Selected excerpt >>
President Bush ultimately gave Gregory a lifetime judgeship and nominated Boyle, as Bush’s father had done. The younger Bush also appointed a second black judge, Allyson K. Duncan of North Carolina, in 2003. She had bipartisan support from her state’s senators.

The nominations of Boyle and another former Helms aide, Claude A. Allen of Virginia, have gotten bogged down in the Senate.

Maryland’s two Democratic senators have attacked the nomination of Allen, a conservative African-American, on the grounds that the seat should go to a Marylander.

Allen, deputy secretary for the Department of Health and Human Services, also has drawn criticism from liberal social groups and the NAACP for what they label as his extremist record.

Boyle, too, has compiled a controversial record. Democratic Sen. John Edwards of North Carolina has exercised his home-state prerogative to bottle up Boyle’s nomination.

Now Helms’ legacy is surfacing on the presidential campaign trail. Bush, in North Carolina last week, called Boyle an exceptional nominee. Bush portrayed him as among several being obstructed by Senate Democrats and took Edwards to task. Sen. John Kerry had announced a day earlier his choice of Edwards as his vice presidential running mate on the presumed Democratic ticket.

A Kerry spokesman retorted that Bush “is playing politics and stumping for judicial nominees who would roll back the rights and freedoms that make America great.”

There is a personal link between Boyle and Helms besides the judge having worked for the senator. Boyle married a daughter of Thomas F. Ellis, a Raleigh lawyer and political strategist who, with Helms, formed the Congressional Club to fund his Senate campaigns.

That is not why Helms continued to support Boyle over 13 years for elevation, according to a former Helms aide.

Boyle is “exceedingly qualified to sit” on the court, said Jimmy Broughton, a former Helms chief of staff. He also noted that Helms “is very loyal to those who work for him.”

Helms, who was chairman of the Senate Foreign Relations Committee, did not respond to a request for an interview. The 82-year-old recently was ill and hospitalized for a month.

* * *
President Bush has not sought to shrink the 4th Circuit. And the current chief judge, Wilkins, doesn’t embrace the smaller-is-better approach. He would welcome two additional judges to fill the court’s authorized strength of 15, he said in an interview.

Wilkins said, however, he did not think the court should be expanded beyond 15 judges. Just last week, and well after Wilkins was interviewed, Senate Judiciary Committee Chairman Hatch floated the idea of adding a Maryland seat to the court to resolve the impasse over Allen’s nomination.

Work to complete >>
1. Condense the paragraph of the article on judicial nominations that begins "Now Helms' legacy is surfacing" into a short bulleted list that keeps its main facts.
2. Carry on the article on judicial nominations from its final sentence, keeping the same formal reporting style.
The records that follow have no connection to the article on judicial nominations above.

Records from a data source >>
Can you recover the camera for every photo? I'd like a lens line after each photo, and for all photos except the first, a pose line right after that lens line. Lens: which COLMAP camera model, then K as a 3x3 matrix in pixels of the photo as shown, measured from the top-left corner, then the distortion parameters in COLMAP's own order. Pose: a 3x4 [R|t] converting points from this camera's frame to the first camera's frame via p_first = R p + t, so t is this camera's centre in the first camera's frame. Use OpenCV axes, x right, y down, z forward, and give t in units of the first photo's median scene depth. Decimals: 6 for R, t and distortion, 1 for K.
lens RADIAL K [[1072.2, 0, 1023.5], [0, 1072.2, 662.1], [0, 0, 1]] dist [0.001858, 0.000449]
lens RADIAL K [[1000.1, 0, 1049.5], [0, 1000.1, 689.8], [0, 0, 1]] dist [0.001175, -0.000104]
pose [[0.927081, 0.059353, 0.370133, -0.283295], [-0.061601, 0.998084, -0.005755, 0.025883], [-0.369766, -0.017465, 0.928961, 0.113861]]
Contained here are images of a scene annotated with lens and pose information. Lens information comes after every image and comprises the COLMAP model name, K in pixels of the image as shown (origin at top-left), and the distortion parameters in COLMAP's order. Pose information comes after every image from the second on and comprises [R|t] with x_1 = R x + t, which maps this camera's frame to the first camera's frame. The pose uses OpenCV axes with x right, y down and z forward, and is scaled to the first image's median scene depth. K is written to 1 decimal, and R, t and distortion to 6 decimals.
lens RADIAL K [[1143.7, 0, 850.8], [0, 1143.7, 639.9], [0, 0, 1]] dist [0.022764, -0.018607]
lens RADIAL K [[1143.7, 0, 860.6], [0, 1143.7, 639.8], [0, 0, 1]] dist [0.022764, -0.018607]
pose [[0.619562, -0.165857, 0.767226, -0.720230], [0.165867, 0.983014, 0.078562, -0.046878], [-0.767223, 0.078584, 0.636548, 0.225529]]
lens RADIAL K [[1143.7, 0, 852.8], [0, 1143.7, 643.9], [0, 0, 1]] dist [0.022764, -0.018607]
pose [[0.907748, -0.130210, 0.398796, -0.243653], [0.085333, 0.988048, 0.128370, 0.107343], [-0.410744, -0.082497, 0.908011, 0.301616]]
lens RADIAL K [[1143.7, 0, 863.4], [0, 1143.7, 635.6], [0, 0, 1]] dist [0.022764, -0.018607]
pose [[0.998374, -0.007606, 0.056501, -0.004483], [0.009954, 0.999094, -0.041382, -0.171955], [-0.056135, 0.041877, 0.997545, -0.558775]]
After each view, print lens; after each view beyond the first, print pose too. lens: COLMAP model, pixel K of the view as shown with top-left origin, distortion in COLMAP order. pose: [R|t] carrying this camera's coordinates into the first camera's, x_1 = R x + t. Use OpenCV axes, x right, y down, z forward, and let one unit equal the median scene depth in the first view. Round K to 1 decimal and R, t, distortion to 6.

Exercise results >>
1.
- Helms' legacy is now appearing in the presidential campaign.
- In North Carolina last week, Bush called Boyle an exceptional nominee.
- Bush said Boyle was among several nominees being obstructed by Senate Democrats, and he criticized Edwards.
- A day earlier, Sen. John Kerry had named Edwards as his vice presidential running mate on the presumed Democratic ticket.

2.
The nominations of Boyle, Allen and Pentagon General Counsel William J. Haynes II are in trouble, so the existing vacancies may not be filled this year.

Haynes was chosen to fill the seat of Judge H. Emory Widener Jr. of Virginia, a Nixon appointee who intends to retire. But the Abu Ghraib prisoner-abuse scandal has brought fierce questioning about Haynes’ possible role. Senate Democrats want to grill Haynes about the part he played in drafting guidelines for interrogating detainees in Iraq.

Meanwhile, the court’s character and reputation are not likely to change soon.

Its leading intellectual heavyweights, Wilkinson and J. Michael Luttig of Virginia, were widely mentioned last year as potential Supreme Court nominees, but no justice retired.

The 4th Circuit has become a “hard, ideological right” court and the “conservative gold standard,” said Sheldon Goldman, a political scientist at the University of Massachusetts at Amherst who has written about judicial selection.

At the same time, the court’s conservatism “parallels in many ways, especially in federalism cases, trends in recent years in the Supreme Court under Chief Justice Rehnquist,” said constitutional-law scholar A.E. Dick Howard of the University of Virginia.

Wilkins was unprepared to accept any kind of ideological typecasting of the court: If a close study were made of its rulings, he said, “I don’t think you’ll find there’s any type of ideology driving those decisions.”

As for those who label it the most conservative of the appeals courts, “it’s come from a few decisions that have gotten national attention. That label has become stuck,” Wilkins said. “Everybody has to draw their own conclusion from the opinions they read.”